Natural wine bars have hit their stride in cities around the country, and these sometimes funky, sometimes frizzante wines continue to find fans. Though the loosest definition in the green wine categories is natural wine, we’d be remiss not to explain it (if not actually define it).
There is no single definition of a natural wine, but rather an overall principle of producing wine as “pure” as possible with minimal intervention. Native yeasts and organic or “almost” organic agriculture are thought to be acceptable natural winemaking practices, but again, there are no rules. Alice Feiring, a well-known natural wine advocate, describes it as a wine made with only naturally occurring yeasts and very little outside chemicals.
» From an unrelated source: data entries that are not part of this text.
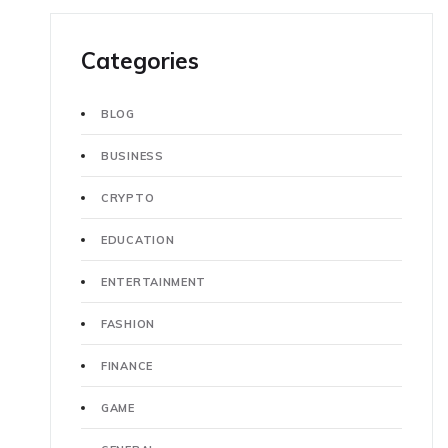
Categories
BLOG
BUSINESS
CRYPTO
EDUCATION
ENTERTAINMENT
FASHION
FINANCE
GAME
Wines with green practices, but no labels
Wines made in any of the above methods will come with a higher price tag in accordance with the higher cost of production methods. Even transitioning from standard to organic requires an intimidatingly huge investment. Many environmentally ethical winemakers follow the standards and even go beyond the minimum requirements, yet choose to have no certification at all—or simply cannot afford it. All of these winemakers are truly stewards of their vineyards. They follow their own guidelines because they believe in a better, healthier wine, environment, and working conditions even without the added benefit of a label that guarantees payoff for their hard work.
In this case, the only way to know if a winery is sustainable is to visit the cellars, walk through the vineyards, and talk to the winemaker. And that’s certainly not the worst method of choosing where to spend your hard-earned dollar.